最近、中々思いつかないんです…。いやまあ大筋は出来てはいるんですけどね…
その細かいところが…とりあえず、今月一発目です。短いですけど…。


アクシズ教徒

「中々に彼らもしつこいね。これでは取材どころではないよ。」

 

「うぅ…、観光地なら、いい契約が出来ると思ったのに…!」

 

あるえとねりまきが愚痴を零しながら俺達についてくる。

其の後ろにふにふらとどどんこが続き、疲れたような表情を見せていた。

 

「あ、カズマ!別の連中が前からやって来ますよ!?」

 

「ちぃっ!『スピード・アゲイン!!!!』」

 

俺は5人分の速度支援を掛け、みなに目配せを送る。

 

「うえぇ…、また走るの…?」

 

「でも、アレに絡まれるよりはマシだよね…。」

 

其の言葉に俺達はコクンと頷き…、一気に走り抜けた!

 

「「「「「「ああっ!?」」」」」」

 

俺達を取り囲むように近づいてきた連中が声を上げるが、俺達の知った事じゃない。

そして、連中を振り切るために俺達は一気に街の外まで駆け抜けた。

 

そもそも、何故俺達がこんな逃げ回るような目に遭っているかというと、

ここの住人というか、アクシズ教徒の所為というか…。いやアクシズ教徒の所為だな!

 

宿を出て直ぐ、あるえ達が追いついて来て其々の目的の為に捕まったのだが、この際それはいい。

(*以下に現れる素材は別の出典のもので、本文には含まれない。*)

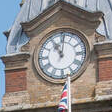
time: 11:01
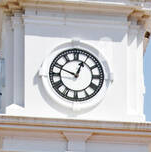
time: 12:48
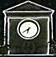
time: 6:40
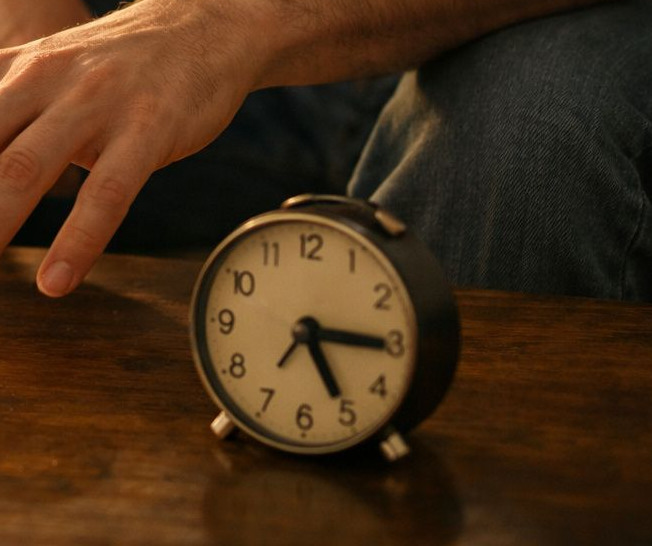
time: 5:15
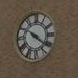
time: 10:21
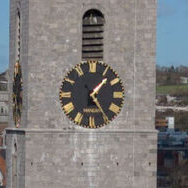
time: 1:24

流石に、めぐみんとのアレや此れを話すのはごめんだが、

ベルディア討伐やデストロイヤー、マクスウェルとの戦いなんかは、話しても支障は無い。

いや、それどころかあるえの小説に貢献出来るかも知れない。

なので、そう言う面ではあるえに協力するのはやぶさかじゃなかった。

 

続いてねりまきの酒の販路だが、アルカンレティアは観光地である為、お酒の需要は高いと見越している。

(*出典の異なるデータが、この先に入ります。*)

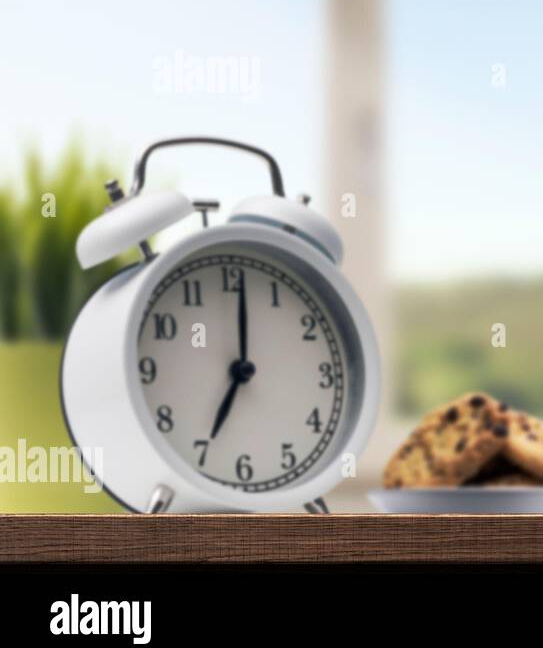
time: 7:01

実際、酒を扱っている店は多く、十分販路は築けるだろう。

……相手が普通であれば。

 

そう、早い話、相手が普通じゃなかった。

購入契約の書類だと思ったねりまきがサインしようとすると、寸での所で別の書類に代わっていた。

状況から察してくれるとは思うが、アクシズ教の入信書だった訳だ。

 

いや、どう見ても詐欺だろう!?此処の警察は何してんだよ!?

 

俺が慌てて悪魔の契約書を奪ってなかったら、マジでねりまきの奴が危なかったんだぞ!?

てか、この世界では成人しているとはいえ、俺は14歳の子供を預かっている立場になるんだから、

アレに関わらせたなんて事が親御さんにバレたら、俺の引責問題になるよな?

 

「というか、何なんだよ此処…。小さな子供まで詐欺まがいな真似をするし、

アクアには悪いけど、アクシズ教徒ってこんなのばっかなの!?」

 

「あ…、考えてみればカズマは知らなくても可笑しくはなかったんですよね。

すみません、最初に知らせておくべきでした。」

 

「いやいいよ、それより如何する?宿に戻るか?」

 

あの宿はアクシズ教徒が関わっていないし、中で揉め事を起こせば、流石に警察が飛んでくるだろう。

あの連中も、流石に宿までは踏み込んでは来るまい。

そう考えて、皆の方を見ると何だか微妙な表情をしていた。

 

「…カズマの考えている事は大体分かりますが、アレは警察とか気にしませんよ。」

 

「彼らは捕まる事なんて、まったく気にしないらしいよ。」

 

「むしろ、警察に食って掛かりそうだよね。」

 

「あるかもね!……どうします?カズマさん。」

 

如何するって言ってもなぁ…。

 

中々いい案が出ない。楽しみにしていた温泉巡りも出来そうにないし、此処に留まる意味なんてあるのか?

 

「いっそ、俺達だけでドリスに行っちまうか?」

 

「カズマ、流石に其れは…。」

 

俺の投げやりな発言に、流石のめぐみんも眉を細める。他の連中も俺に同意はせず、困ったように此方を見ていた。

 

「…言って見ただけだよ!そんな目で見るなって!?」

 

俺だって無責任だって事は自覚出来るさ!アクアの要望に応えて此処に寄る事を決めたのは俺なんだから!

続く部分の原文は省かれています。